OMRON Develops Hand Gesture Recognition Technology
OKAO's Facial Image Sensing Technology means Trigger Motion is Unnecessary
Kyoto, Japan - OMRON Corporation (TOKYO:6645)(ADR:OMRNY) announced that the company has developed a new hand gesture recognition technology capable of simultaneously recognizing the position, shape, and motion of a person's hand or finger by referencing a camera-recorded image. By combining this technology with OMRON's core facial image sensing technology, gesture recognition can be started automatically based on the analysis of interrelation between the position or direction of the face and the hand shape or position. While conventional gesture recognition technologies require a trigger motion to start the recognition process, such as waving a hand, OMRON's technology does not require this, allowing more natural interaction with machines based on the interpretation of the user's intention.

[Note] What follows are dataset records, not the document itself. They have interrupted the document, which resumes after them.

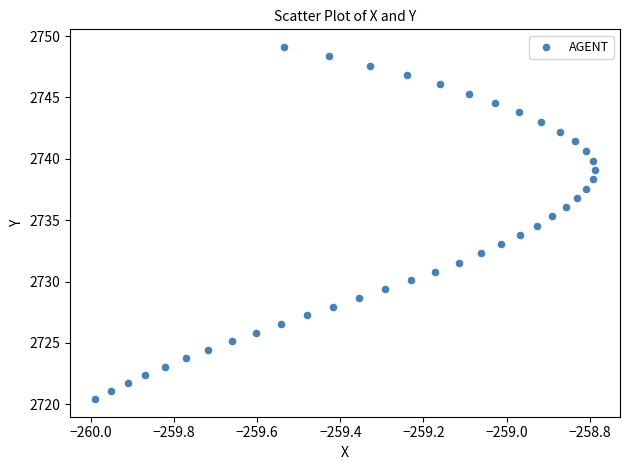

What is the range of X values (max minus min)?

1.2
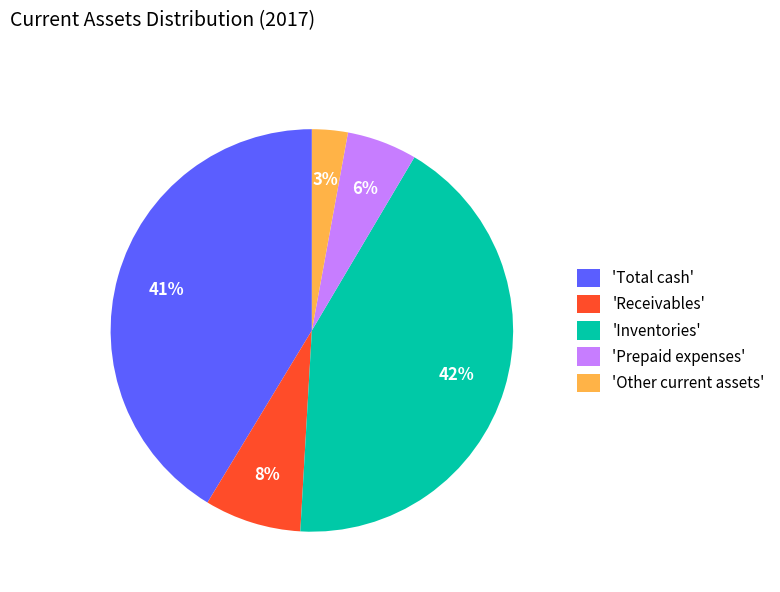

Which category has the smallest portion of the pie?

'Other current assets'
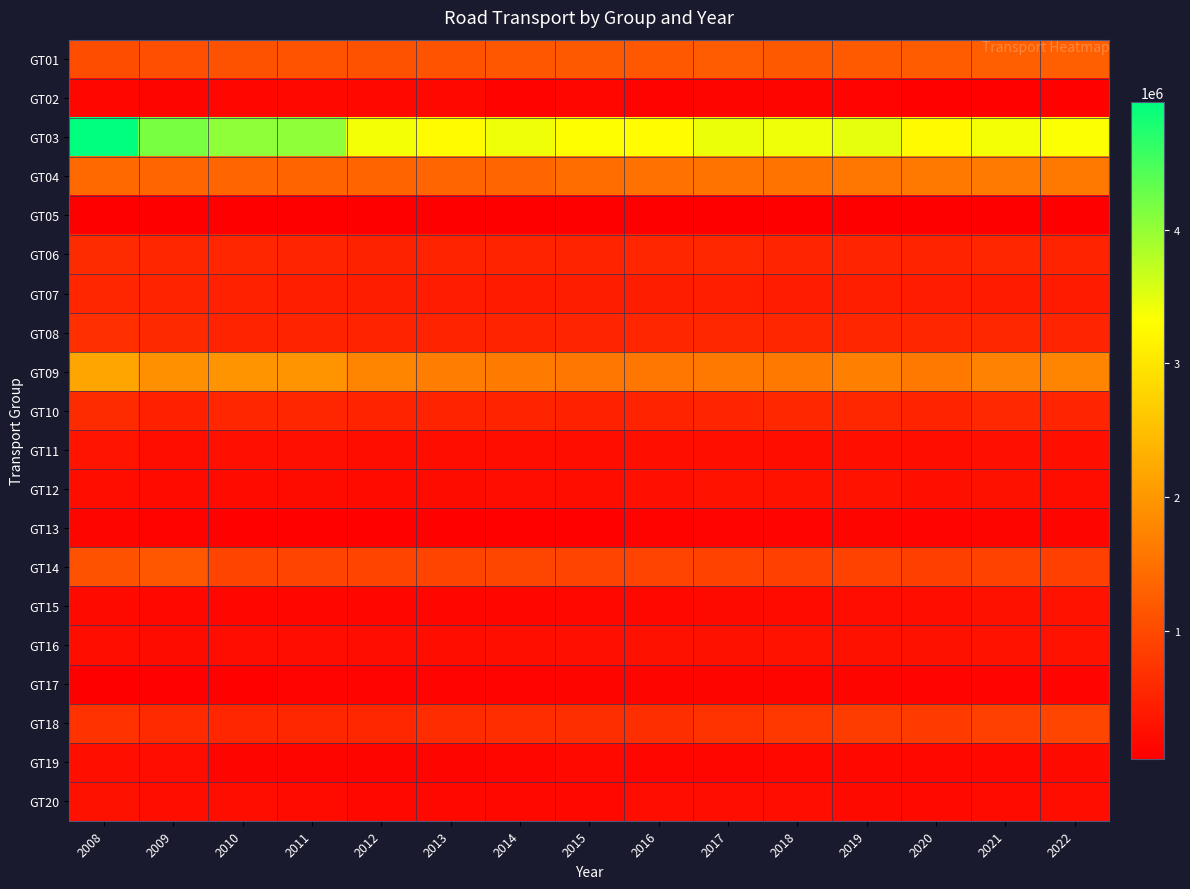

How many categories are shown in the chart?

15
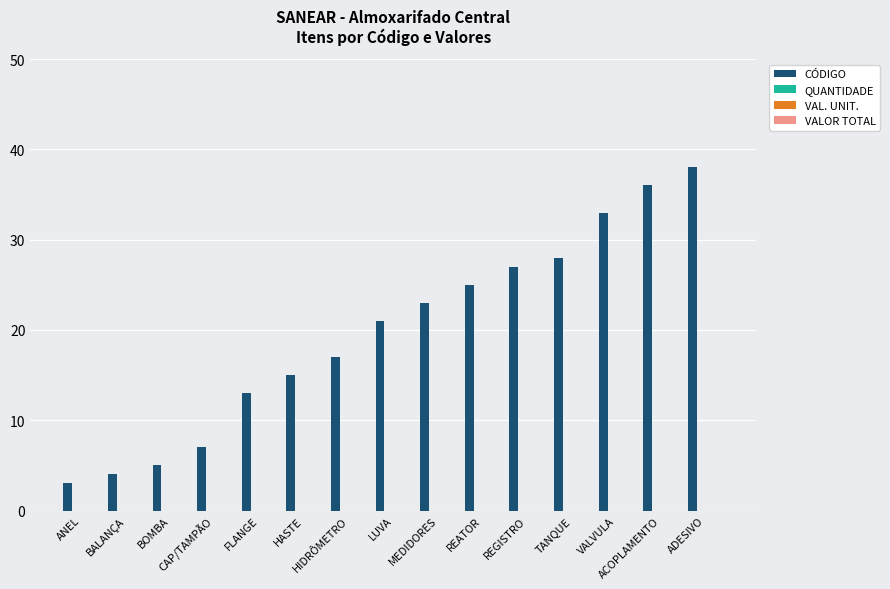

Reading left to right, list all the values displayed in this chart.

3	4	5	7	13	15	17	21	23	25	27	28	33	36	38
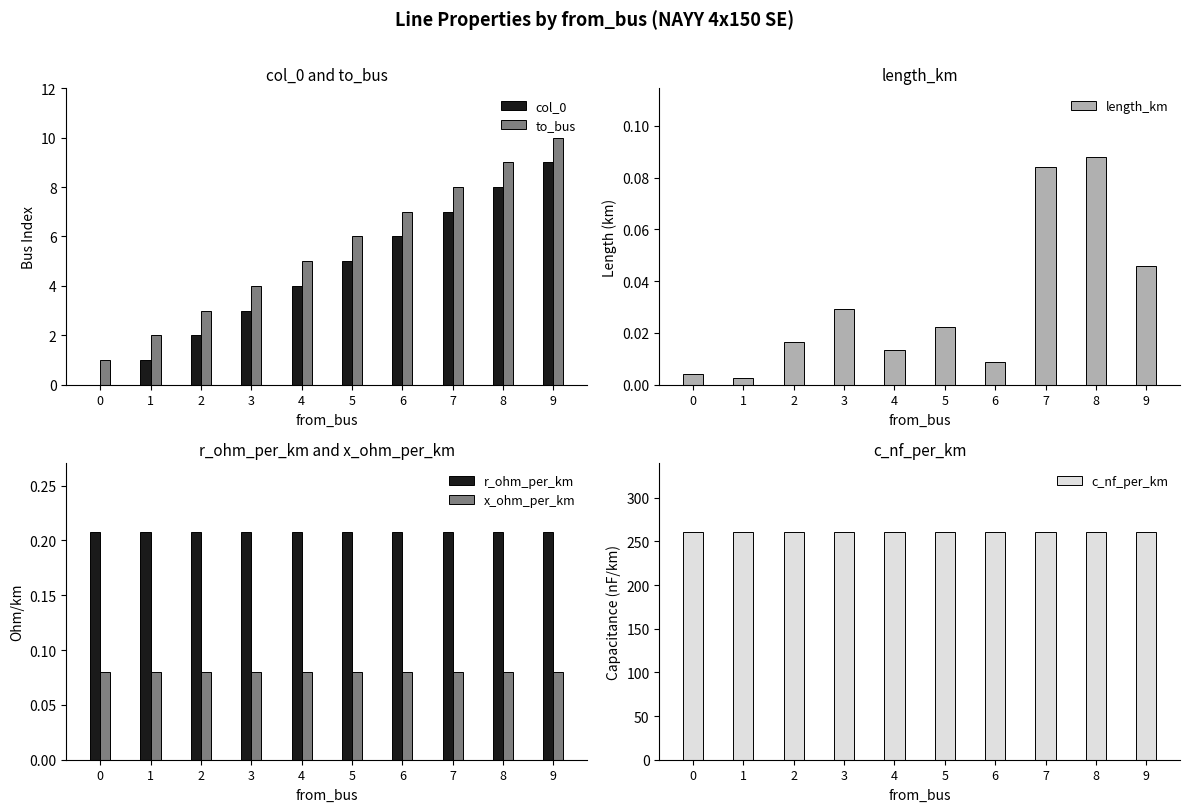

Rank the series by their maximum value, from highest to lowest.

c_nf_per_km, to_bus, col_0, r_ohm_per_km, length_km, x_ohm_per_km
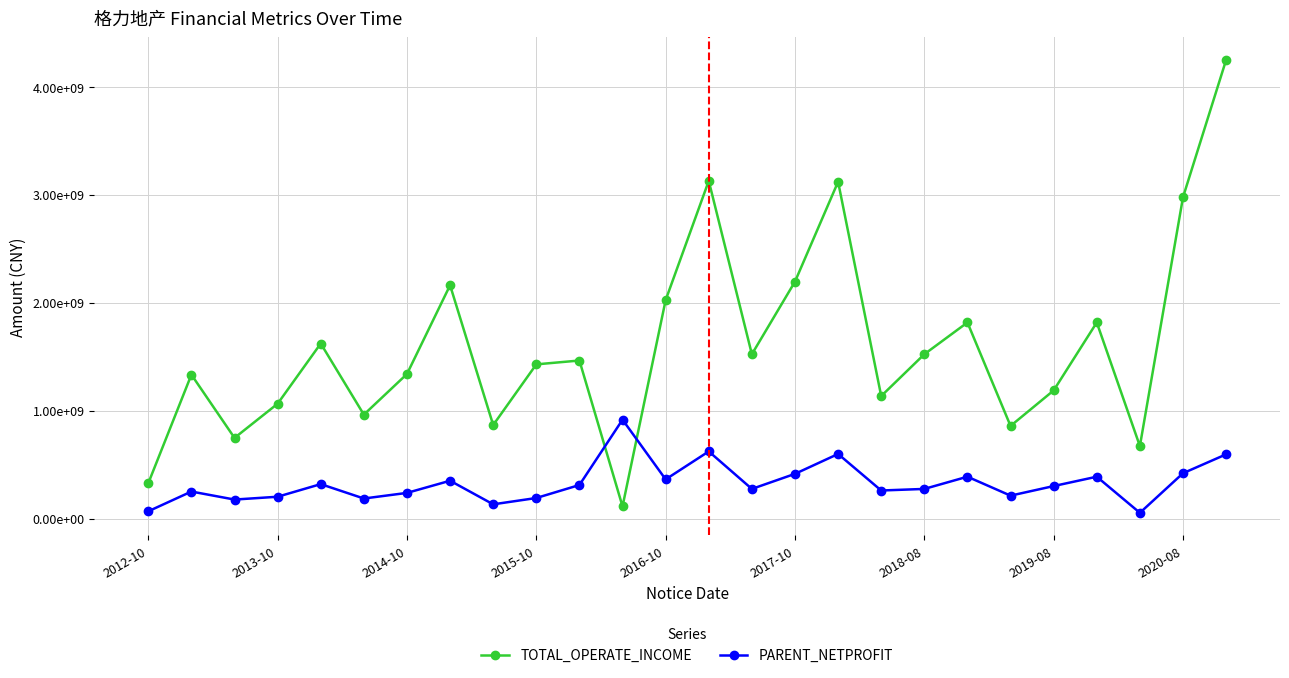

Where is PARENT_NETPROFIT nearest to the value 486807808?

2020-08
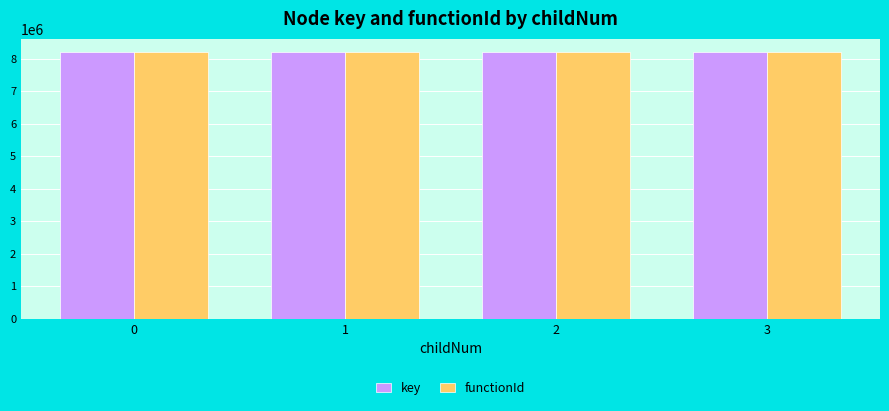

Is it true that functionId equals 8206396 at 2?

True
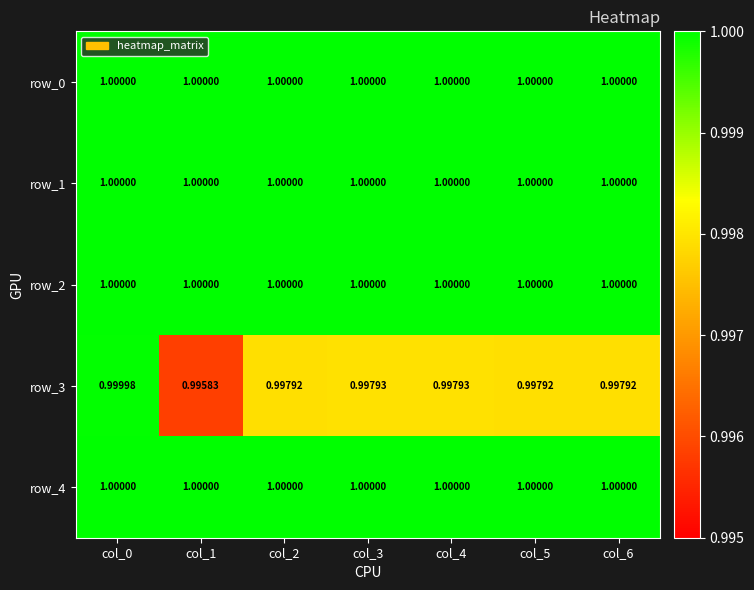

Reading left to right, list all the values displayed in this chart.

row_0: col_0=1.0	col_1=1.0	col_2=1.0	col_3=1.0	col_4=1.0	col_5=1.0	col_6=1.0
row_1: col_0=1.0	col_1=1.0	col_2=1.0	col_3=1.0	col_4=1.0	col_5=1.0	col_6=1.0
row_2: col_0=1.0	col_1=1.0	col_2=1.0	col_3=1.0	col_4=1.0	col_5=1.0	col_6=1.0
row_3: col_0=1.0	col_1=1.0	col_2=1.0	col_3=1.0	col_4=1.0	col_5=1.0	col_6=1.0
row_4: col_0=1.0	col_1=1.0	col_2=1.0	col_3=1.0	col_4=1.0	col_5=1.0	col_6=1.0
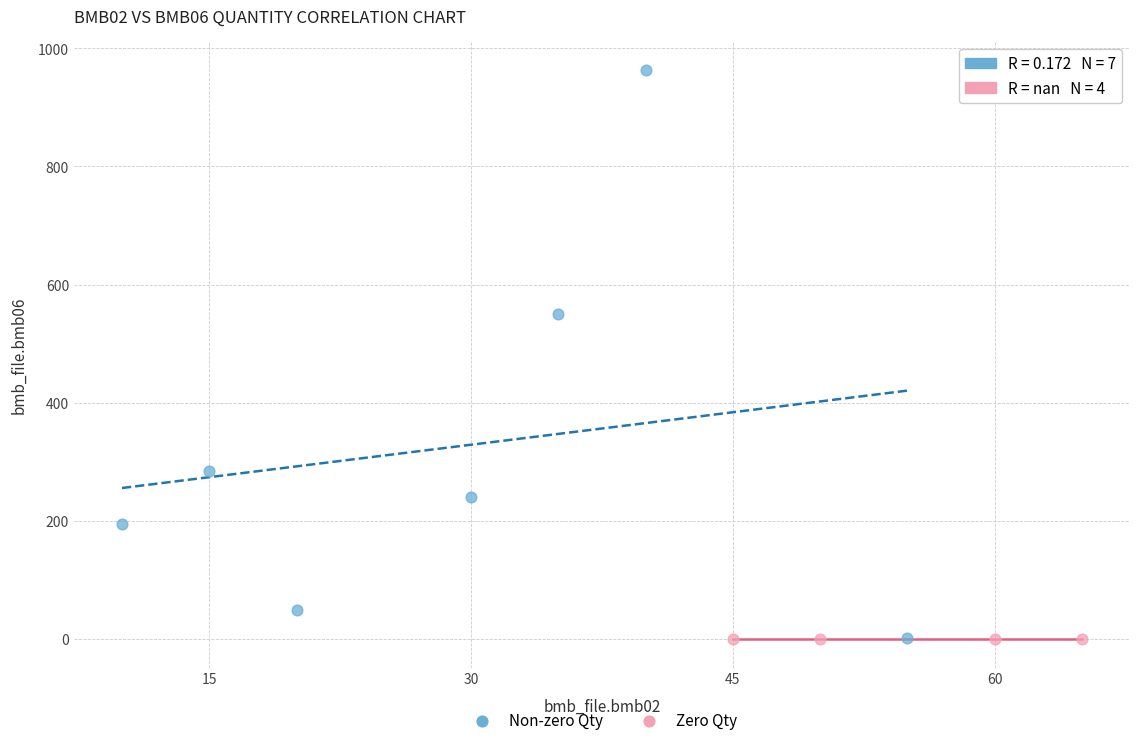

Which series contains the highest Y value?

Non-zero Qty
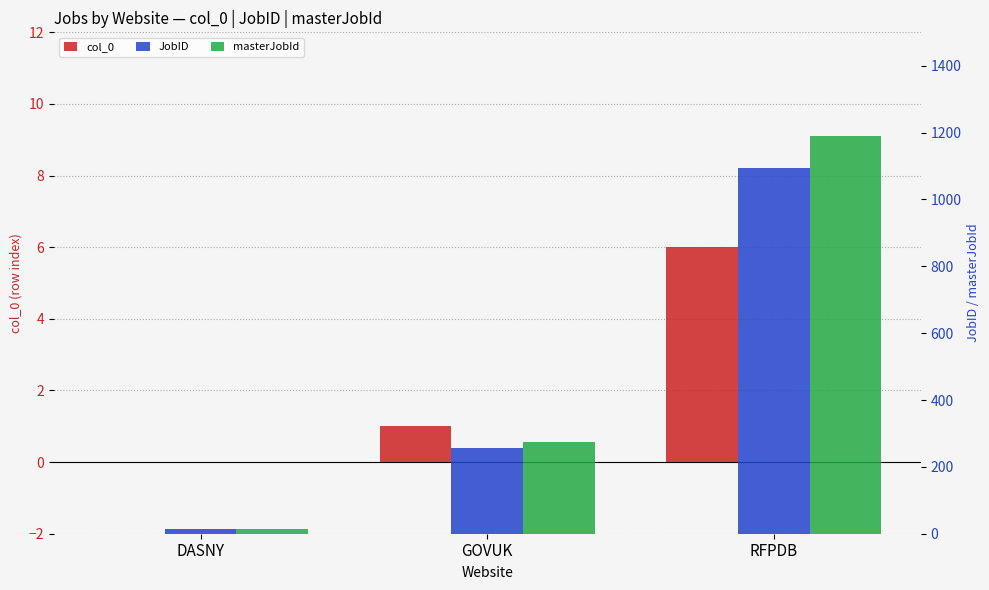

Which has a higher value, RFPDB or DASNY?

RFPDB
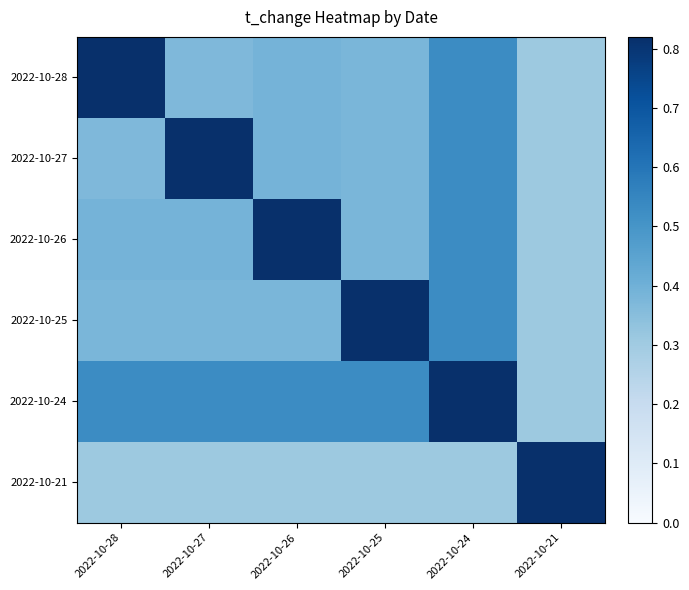

Reading right to left, what are all the values shown in this chart?

2022-10-28: 2022-10-21=0.3	2022-10-24=0.5	2022-10-25=0.4	2022-10-26=0.4	2022-10-27=0.4	2022-10-28=0.8
2022-10-27: 2022-10-21=0.3	2022-10-24=0.5	2022-10-25=0.4	2022-10-26=0.4	2022-10-27=0.8	2022-10-28=0.4
2022-10-26: 2022-10-21=0.3	2022-10-24=0.5	2022-10-25=0.4	2022-10-26=0.8	2022-10-27=0.4	2022-10-28=0.4
2022-10-25: 2022-10-21=0.3	2022-10-24=0.5	2022-10-25=0.8	2022-10-26=0.4	2022-10-27=0.4	2022-10-28=0.4
2022-10-24: 2022-10-21=0.3	2022-10-24=0.8	2022-10-25=0.5	2022-10-26=0.5	2022-10-27=0.5	2022-10-28=0.5
2022-10-21: 2022-10-21=0.8	2022-10-24=0.3	2022-10-25=0.3	2022-10-26=0.3	2022-10-27=0.3	2022-10-28=0.3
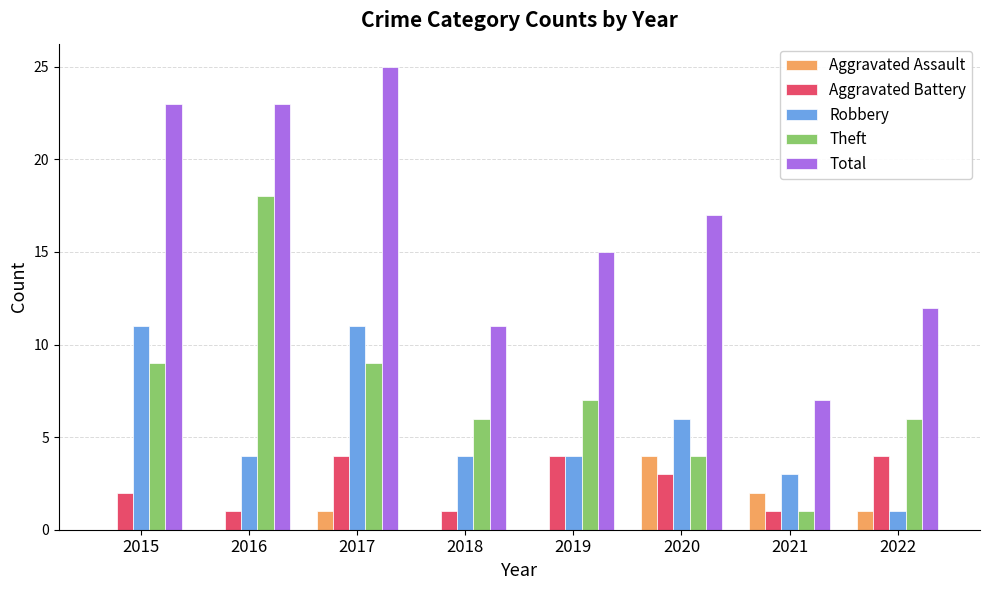

Which series changed the most between 2017 and 2018?

Total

Aspects of this new technology will be demonstrated at the Symposium on Sensing via Image Information (SSII 2012) to be held in Pacifico Yokohama from June 6 to 8.
In recent years, gesture recognition has been attracting a great deal of attention as a natural human-machine interface. The technology allows users to control or manipulate devices in a more natural manner, such as operating a TV set with hand movements or releasing the shutter of a camera via a hand gesture. OMRON's gesture recognition technology employs a statistical classification method1 and model-fitting technology2, both of which were developed through the company's accumulated expertise over many years. Through the modeling of hand shapes, this new technology enables speedy recognition of gestures using a small amount of memory.
OMRON has been involved with facial recognition with its "OKAO Vision" technology since 1995. This facial image sensing technology is capable of detecting various kinds of information from facial images, and is one of OMRON's core technologies. The developments to date have enabled such functions as face detection, face recognition, smile degree estimation, estimation of gaze direction, detection of the degree of mouth or eye opening, and estimation of age and gender. These developments led to the employment of "OKAO Vision" for the auto-focus function of digital cameras and smartphones, as well as the skin beautification function of printers, image management for personal computers, and many other applications.
OMRON will further advance its image sensing technology for detecting faces and recognizing human movements, aiming to create technology to correctly interpret the intention of users, such as judging what they are trying to do through the analysis of gestures.
1. Trigger motion is not necessary thanks to facial image sensing technology.
2. Hand or finger position, shape and movements can be recognized simultaneously.
3. Hand gesture detection ranges from very near (about 10cm) to far (several meters).
4. High-speed recognition is enabled on smartphones and tablets.
5. Small program size makes it possible to embed the technology in a diverse range of devices.